Second repetitive question: What serves you on your journey?

This is the first time I’ve experienced this exercise as having a purpose and not just being about getting us to nothing or to the idea that we really don't know.

Being a committed listener for the other person, not only allows them to feel heard and received, but also opens the space for new ideas to surface.

Life can be about waking up in a spiritual sense, which requires will.

How can we develop healthy will?

In The Art of Will, Assagioli observes 7 qualities of will. Mark has taken these and rearranged their order so they correspond with the chakras. (Chakras are centers of consciousness in the body-interaction of mind and will.)

He’s also added what he considers is the distortion that’s mistaken for healthy will.

First Chakra: Dynamic vitality to life – without it, one is sluggish, fatigued.
Distortion: Bursts of energy and collapse.

Second Chakra: Affirming self discipline. Balance of yin-yang.
Distortion: Repressive, self-negating. Holding oneself back from expression rather than moving toward a goal.
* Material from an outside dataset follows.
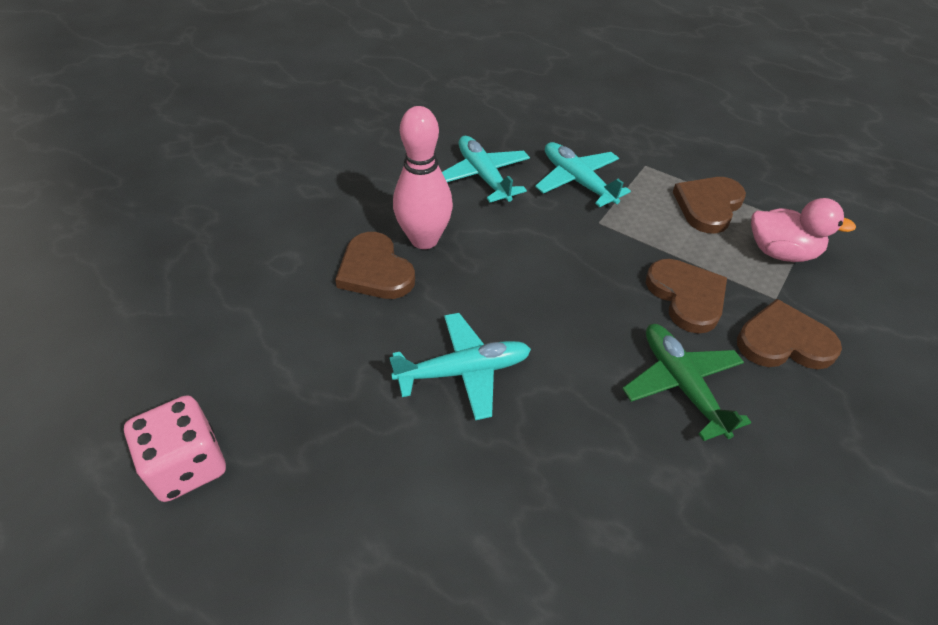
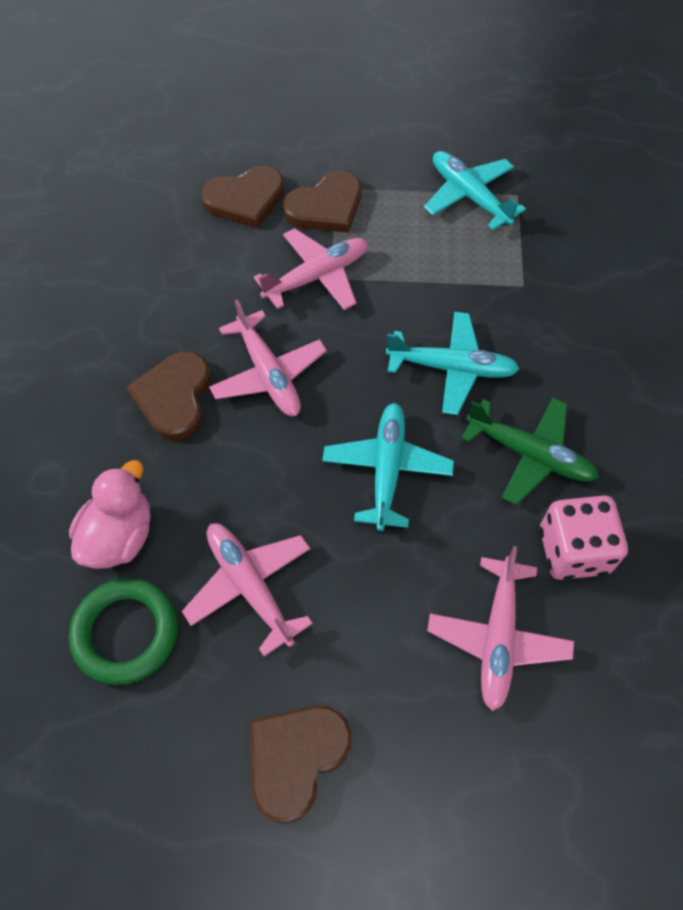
green ring: none = 0 -> [69,578,178,685] = 1
pink bowling pin: [393,106,453,249] = 1 -> none = 0
pink plane: none = 0 -> [182,523,313,656] [209,300,327,416] [254,228,368,310] [427,546,574,711] = 4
Third Chakra: Courageous initiative. This also takes in prudence and wisdom.
Distortion: Recklessness.

Fourth Chakra: Patient persistence.
Distortion: Stubbornness

Fifth Chakra: Decisiveness or wishy-washy
Distortion: Decision-making that’s done too quickly, inappropriate timing, or getting stuck in options

Sixth Chakra: Focus and concentration or can be scattered
Distortion: Obsession
Healthy will sees things in a wider context

Seventh Chakra: Oneness-Harmonizer, Synthesizer

The mind typically works by making distinctions. Will can synthesize life for us.
Distortion: Blender that doesn’t allow respect for all the individual parts

Where you feel something missing is your growing edge.